Bloc de texte

Monsieur le président, madame la garde des sceaux, mes chers collègues, au prétexte d'une évolution quantitativement positive de 4,15 % de son budget et d'une création nette d'emplois, le ministère de la justice peut-il être regardé comme le seul rescapé de la logique qui a prévalu dans la préparation de la loi de finances pour 2011 ? Rien n'est moins sûr, surtout lorsque l'on sait que, de 2002 à 2008, le nombre d'affaires civiles a augmenté de 58 %, les décisions en matière pénale de 10 % et que le taux de réponses pénales est passé de 68 à 85 %. Qualitativement, mais pour une part aussi quantitativement, ce budget n'échappe pas à l'acharnement du Gouvernement à réduire drastiquement les moyens consacrés aux dépenses socialement utiles, moyens pourtant attendus depuis longtemps par les professionnels concernés autant que par l'immense majorité de nos concitoyens.

Données étudiées
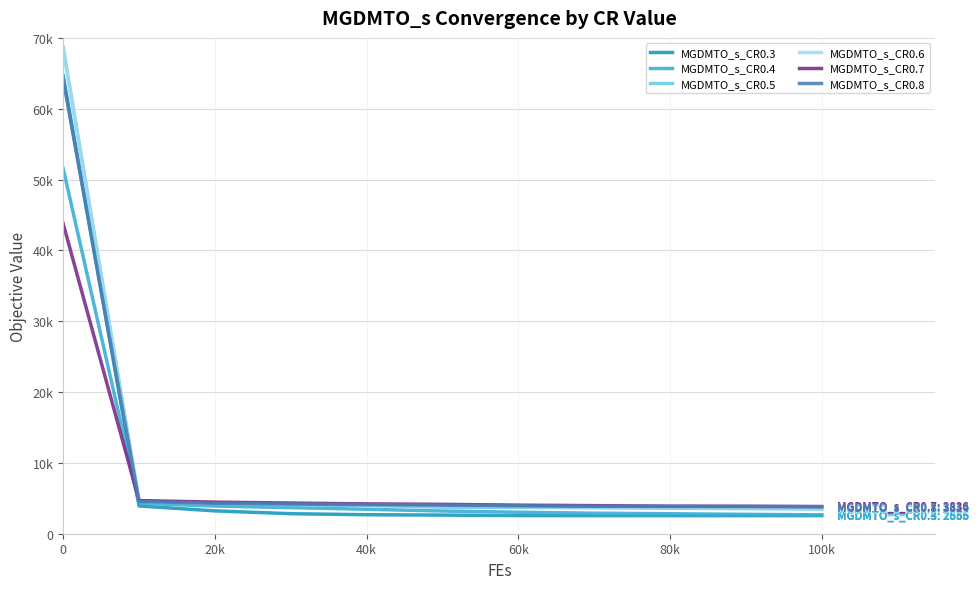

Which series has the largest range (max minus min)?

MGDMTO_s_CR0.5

* * *

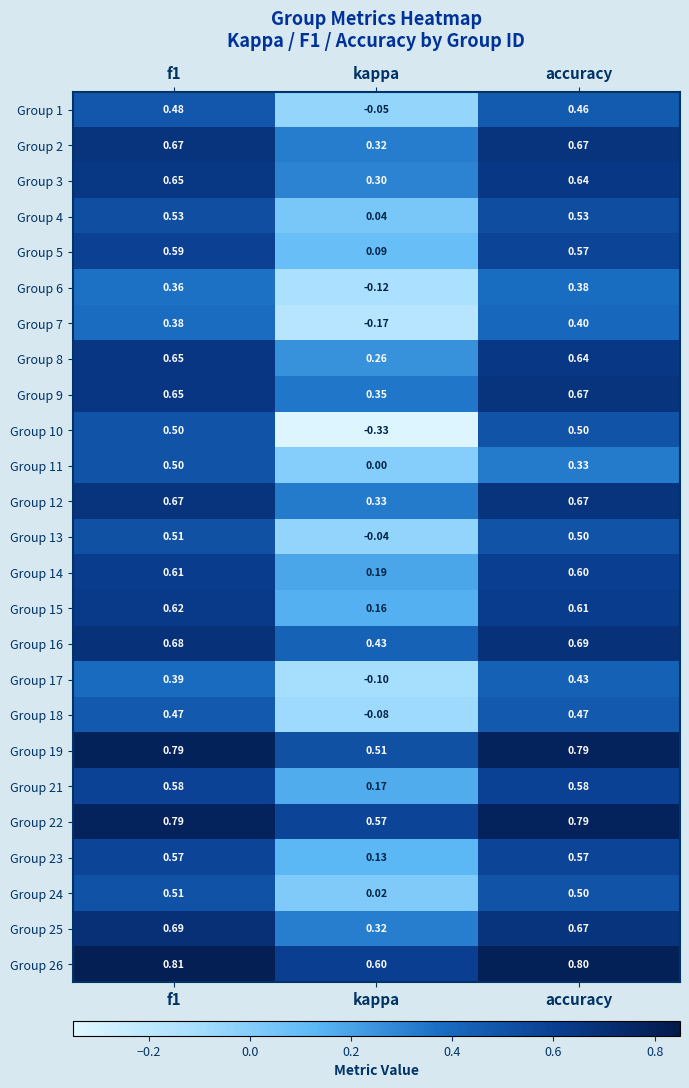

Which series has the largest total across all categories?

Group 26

==

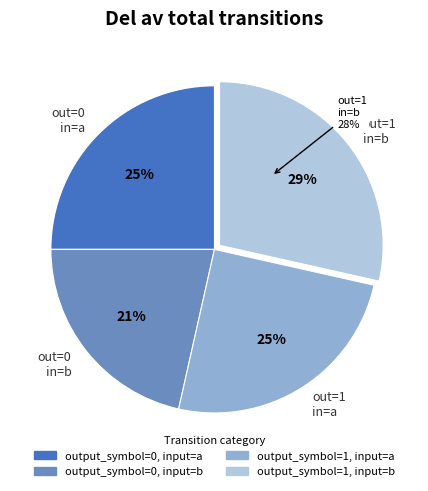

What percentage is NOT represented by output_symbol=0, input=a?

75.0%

Consigne
Recopiez le passage du texte sur le budget de la justice qui commence aux mots « Monsieur le président, madame » et s'arrête après « de nos concitoyens. », en remplaçant « ministère de la justice » par « ministère de l'intérieur ». Les données n'interviennent pas ici.

Réponse attendue
Monsieur le président, madame la garde des sceaux, mes chers collègues, au prétexte d'une évolution quantitativement positive de 4,15 % de son budget et d'une création nette d'emplois, le ministère de l'intérieur peut-il être regardé comme le seul rescapé de la logique qui a prévalu dans la préparation de la loi de finances pour 2011 ? Rien n'est moins sûr, surtout lorsque l'on sait que, de 2002 à 2008, le nombre d'affaires civiles a augmenté de 58 %, les décisions en matière pénale de 10 % et que le taux de réponses pénales est passé de 68 à 85 %. Qualitativement, mais pour une part aussi quantitativement, ce budget n'échappe pas à l'acharnement du Gouvernement à réduire drastiquement les moyens consacrés aux dépenses socialement utiles, moyens pourtant attendus depuis longtemps par les professionnels concernés autant que par l'immense majorité de nos concitoyens.